What’s in, what’s out of Trump’s opioid plan
The goal of the opioid epidemic response plan announced by President Donald Trump will be to cut opioid prescriptions by 33 percent within three years, according to POLITICO.
The final version of the plan would make several changes to Medicare and Medicaid policy in an attempt to achieve its goal. For example, changes made by CMS would base 75 percent of reimbursement for opioid prescriptions on “best practices” within three years. For Medicaid patients, the plan called for Congress to make it easier for inpatient addiction treatment to be covered by the program.

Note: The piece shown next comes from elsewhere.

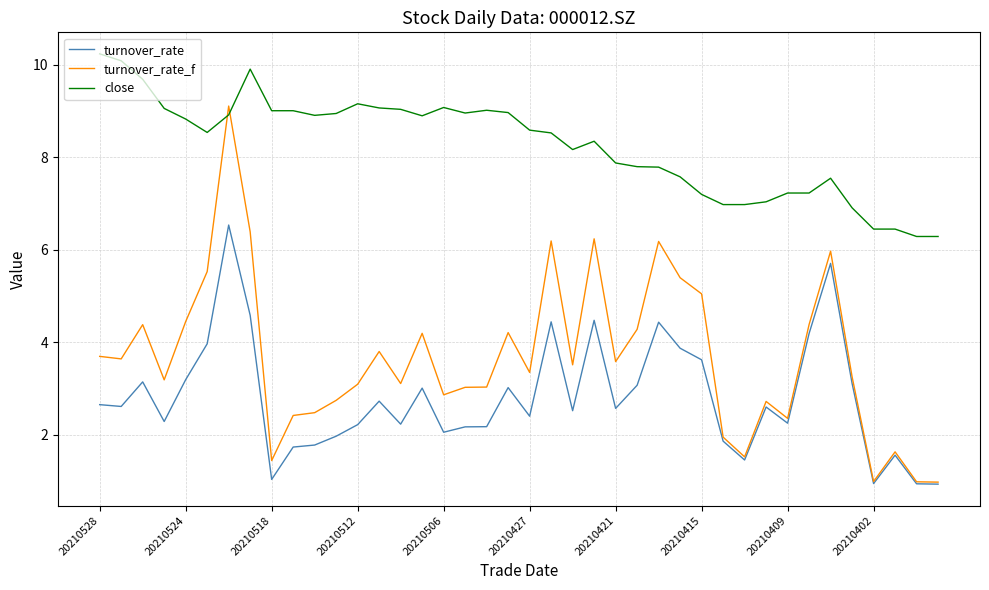

What is the greatest value displayed?

10.2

“I want to win this [opioid] battle. I don’t want to leave at the end of seven years and have these problems, OK?” Trump said at an event in New Hampshire announcing the plan.
The plan also followed recommendations from the White House’s opioid commission, calling for expanded access to naloxone to reverse opioid overdoses and pushing states for more stringent standards on physicians having to check their state’s prescription drug monitoring programs.
Trump’s plan also emphasized law enforcement’s role in addressing the addiction crisis and he repeatedly mentioned expanding use of the death penalty to drug traffickers as a top priority. Senior White House officials told POLITICO the penalty would continue to apply only to traffickers in certain cases as it does under current law.
The focus on enforcement over healthcare-related solutions, however, troubled some Democrats who had worked on Trump’s opioid commission.
“They are treating this like a criminal epidemic as opposed to a public health epidemic,” said former Rep. Patrick Kennedy. “He should be using his bully pulpit to send a clear message that the health system needs to change its stripes.”